TUI reports rise in summer bookings, Coca-Cola HBC posts solid 2022 results
London open
The FTSE 100 is expected to open nine points higher on Tuesday, having closed up 0.83% on Monday at 7,947.60.
Stocks to watch
Holiday operator TUI said summer bookings were up 20% and reported a narrowing of first-quarter losses as travel continued to rebound from the effects of the Covid pandemic. The company on Tuesday reported an underlying operating loss of €153.0m compared with a loss of €273.6m with “encouraging” booking momentum across both winter and summer seasons.

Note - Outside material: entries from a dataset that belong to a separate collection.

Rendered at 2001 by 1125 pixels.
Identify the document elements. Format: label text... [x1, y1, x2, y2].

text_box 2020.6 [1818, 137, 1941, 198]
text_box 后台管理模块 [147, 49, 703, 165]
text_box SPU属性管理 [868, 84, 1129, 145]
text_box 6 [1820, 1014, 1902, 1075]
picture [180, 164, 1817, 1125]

Coca-Cola HBC, a bottling partner of the US-based Coca-Cola Company, reported strong results for 2022 on Tuesday, with organic revenue up 14.2%. Excluding Russia and Ukraine, organic revenue was ahead 22.7%. The firm said its comparable EBIT increased by 11.9% to €929.7m (£821.89m) with organic EBIT up 1.3%, while full-year free cash flow increased by €43.8m to €645.1m. It announced a 9.9% increase in its ordinary dividend, to 78 euro cents per share.
Plus500 posted a 16% jump in full-year revenues to $832.6m, for a 17% increase in earnings before interest, taxes, depreciation and amortisation to $453m, as its operating profit margin widened from 54% to 55%. In turn, the fintech group reported a 24% rise in its cash on hand at period end to reach $930.2m. Among its performance highlights were record annual revenues per user and a near doubling in the size of the average deposit per active customer to roughly $8,000.
Newspaper round-up
The US telecoms group chaired by “cable cowboy” John Malone has snapped up a stake in Vodafone in a bet on the UK company’s revival – but has ruled out making a takeover bid. Liberty Global, which is an investor in ITV and Virgin Media O2, told investors on Monday it had acquired a 4.92% stake in Vodafone, saying it believed the shares were undervalued. – Guardian
Hydrogen is to be pumped into Britain's main gas pipeline by 2025 as part of a scramble to ditch fossil fuels and move to net zero. Between 2pc and 5pc of the fuel flowing through the country's transmission network will be hydrogen in two years under plans drawn up by National Gas, which owns the pipelines. – Telegraph
Toyota is to accelerate its shift to electric vehicles as the world’s biggest carmaker unveiled plans to launch a new battery-powered flagship model. Koji Sato, chief executive of Toyota, said “the timing is right” to invest in new manufacturing methods to make electric vehicles in the latest sign the manufacturer is backing away from its hydrogen ambitions. – Telegraph
The number of directors banned for abusing pandemic support schemes has more than doubled in the current financial year compared with the whole of the previous 12 months. Official figures from the government’s Insolvency Service show that in the ten months from April last year to January, 312 director disqualifications were linked to misuse of Covid-19 financial programmes, such as the £47 billion bounce back loan scheme. – The Times
Arm is recruiting more people in the UK than in any other part of the world, bucking the trend of layoffs in the technology sector and a sign of the company’s commitment to its global headquarters in Cambridge. The microchip designer is looking for 500 new employees and 350 of those roles are in its Cambridge, Manchester, Warwick and Sheffield locations. The jobs, from graduate level to more senior hires, include software and hardware engineers, safety engineers, analysts and apprentices. Founded in Cambridge, Arm is owned by SoftBank, the Japanese investment group. It creates the blueprint for microchips in products such as Apple’s iPhones, customers pay an upfront licence fee for the design and an additional royalty every time a chip is created from it. – The Times
US close
Wall Street stocks were higher at the opening bell on Monday as both the S&P 500 and Nasdaq Composite strained to recover from their worst weekly showing since late last year.
At the close, the Dow Jones Industrial Average was up 1.11% at 34,245.93, while the S&P 500 advanced 1.14% to 4,137.29 and the Nasdaq Composite crossed the line 1.48% firmer at 11,891.79.
The Dow closed 376.66 points higher on Monday, extending the gains it recorded on Friday when major indices wrapped up a volatile week with a mixed performance.
Market participants were looking ahead to Tuesday's consumer price index, with traders hoping to gain some kind of insight into the pace of inflation and to figure just what the Federal Reserve could do next in order to combat it.
On the macro front, Federal Reserve banker Michelle Bowman said the central bank would need to continue hiking and raise interest rates in order to get them to a level high enough to bring inflation back down to its target rate.